Poems | ||
149
ODE TO SIMPLICITY.
Written at the Leasowes, in 1788.
Haste, modest nymph, forego thy moss-crown'd cell,Clad in thy milk-white vest
Of artless texture, by the Graces drest:
Come seek th' adust retreat of these lone groves,
Where Shenstone breath'd, ere Fate had rung his knell;
And join the requiem of confederate Loves.
Can you forget how oft, in wooing you,
He artless led the Passions in a throng?
No suppliant ever felt a flame more true,
And Wit and Beauty mingled in his song:
Tho' Nepthe blaz'd, her brows with mirtle twin'd;
Not all her loveliness could shake his constant mind.

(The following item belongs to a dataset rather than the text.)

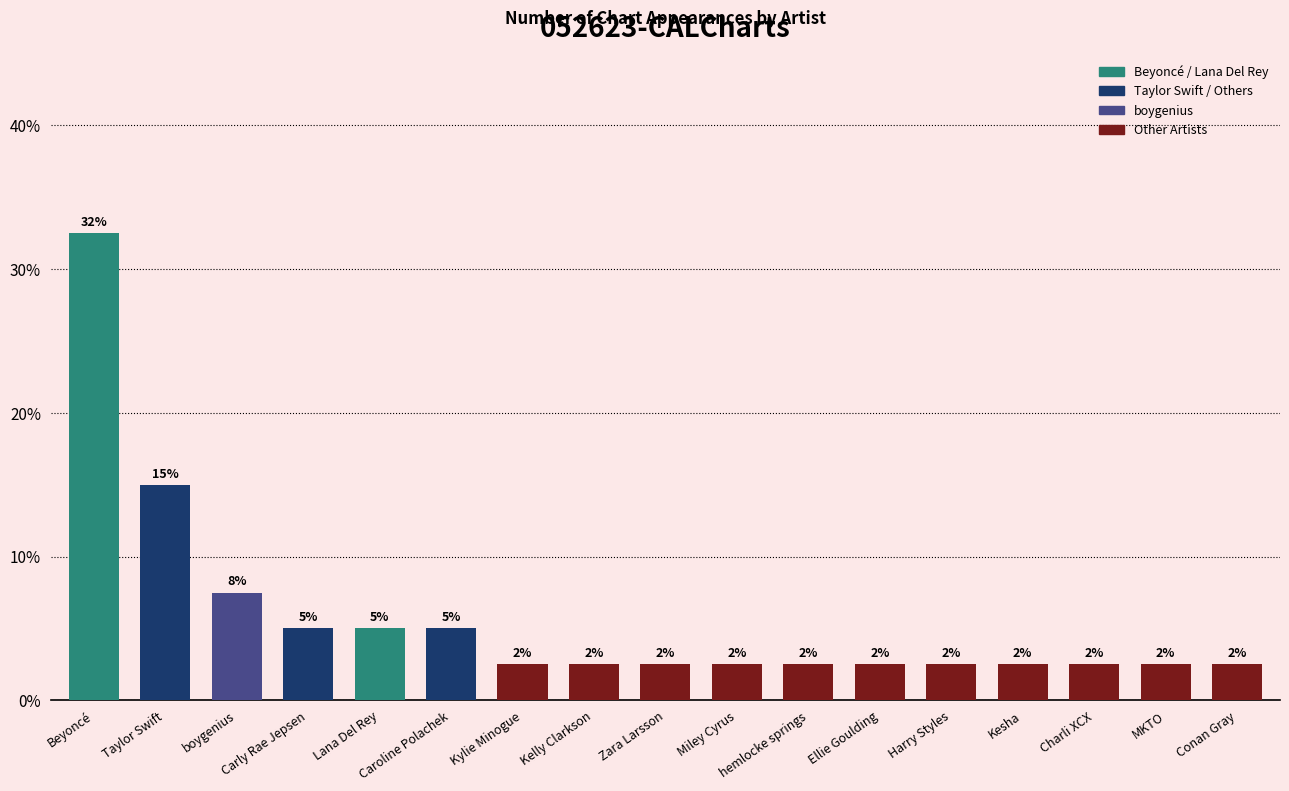

How many bars are there in total?

17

In the meridian of his quiet day,
When gentle Reason had matur'd his youth;
The relatives of Phœbus bless'd that lay
He ardent gave, and gave it with his truth:
Pure were his morals as the Patriarch's thought,
And Heaven approv'd the dogma Fancy taught.
Ah, me! that breast which glow'd with patriot fire,
Beneath this grass-green mantle lies entomb'd!
Cold is that nerve which harmoniz'd the lyre,
And all his bright'ning faculties consum'd:
Come then, such fallen excellence deplore;
His harp's unstrung, his minstrelsy is o'er.